Bunlar talimatların en çarpıcı ve bugün bize en çok lazım olanları. Ancak Hazreti Ömer talimatnamesine son noktayı, Vali’ye yönelttiği şu müthiş soruyla koyuyor:
“Buna göre senin; ‘Allah katında seni hemen rızıklandırması’ ve ‘onun rahmet hazineleri’ konusunda kanaatin nedir? Selamlar!”
Hazreti Ömer’in Ebu Musa’ya yönelttiği bu soruyu biz kendimize sorulmuş sayalım. Tıpkı talimatları bize verdiğini kabul etmemiz gerektiği gibi.
Hz. Ömer’in hayatını hayatımız yapabilmek
Vakti, merakı ve zihnî kapasitesi müsait olan biri elbette onun fiziki özelliklerini ve biyografisini de tüm detaylarıyla öğrenmeyi kendine vazife edinebilir. Ancak -bence- asıl olan; hayatını hayatımız yapabilmektir.
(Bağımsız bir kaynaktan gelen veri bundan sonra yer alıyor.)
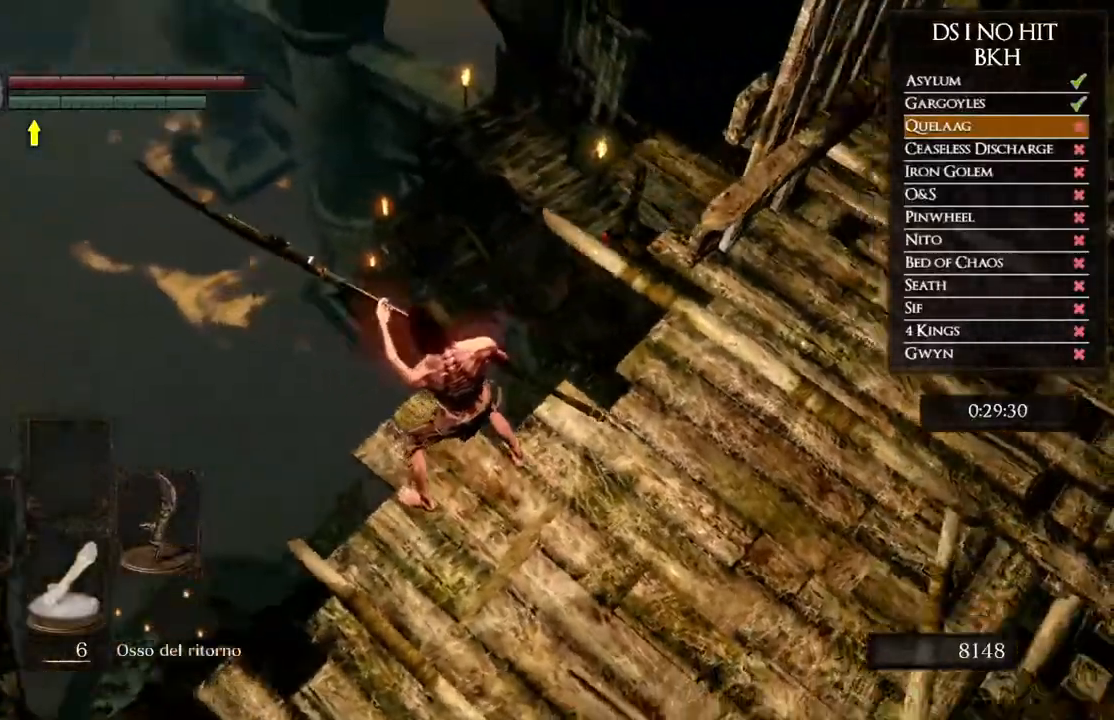
{"dt_ms": 500, "buttons": [], "left_stick": "center", "right_stick": "down-right", "events": []}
Hazreti Ömer, hilafet kendisine geçtiği zaman, “İçinizde haksızlığa uğrayan ve kendisine zulmedilen olursa bana haber versin. Çünkü ben de sizin gibi bir insanım!” demiş. Kendisi halifeyken, halktan biriyle yaşadığı anlaşmazlıkta başka birini hâkim tayin edip, halifeliğinden ötürü kendisine ayrıcalık tanınmasına izin vermemiş. Kendi oğlunu içki yasağını ihlal ettiği için had cezası ile bizzat cezalandırmış.
İşte Hazreti Ömer böyle bir insan! Saçının rengini ve ne yana taradığını; kaç kere evlendiğini; hangi yemekleri sevdiğini; tam olarak Hicret’in kaçıncı senesinde doğup, kaçıncı senesinde vefat ettiğini bilmiyorum. Bildiğim şu ki; adil bir insan olmak istiyorsak, O’nu kendimizde yaşatmamız gerekir.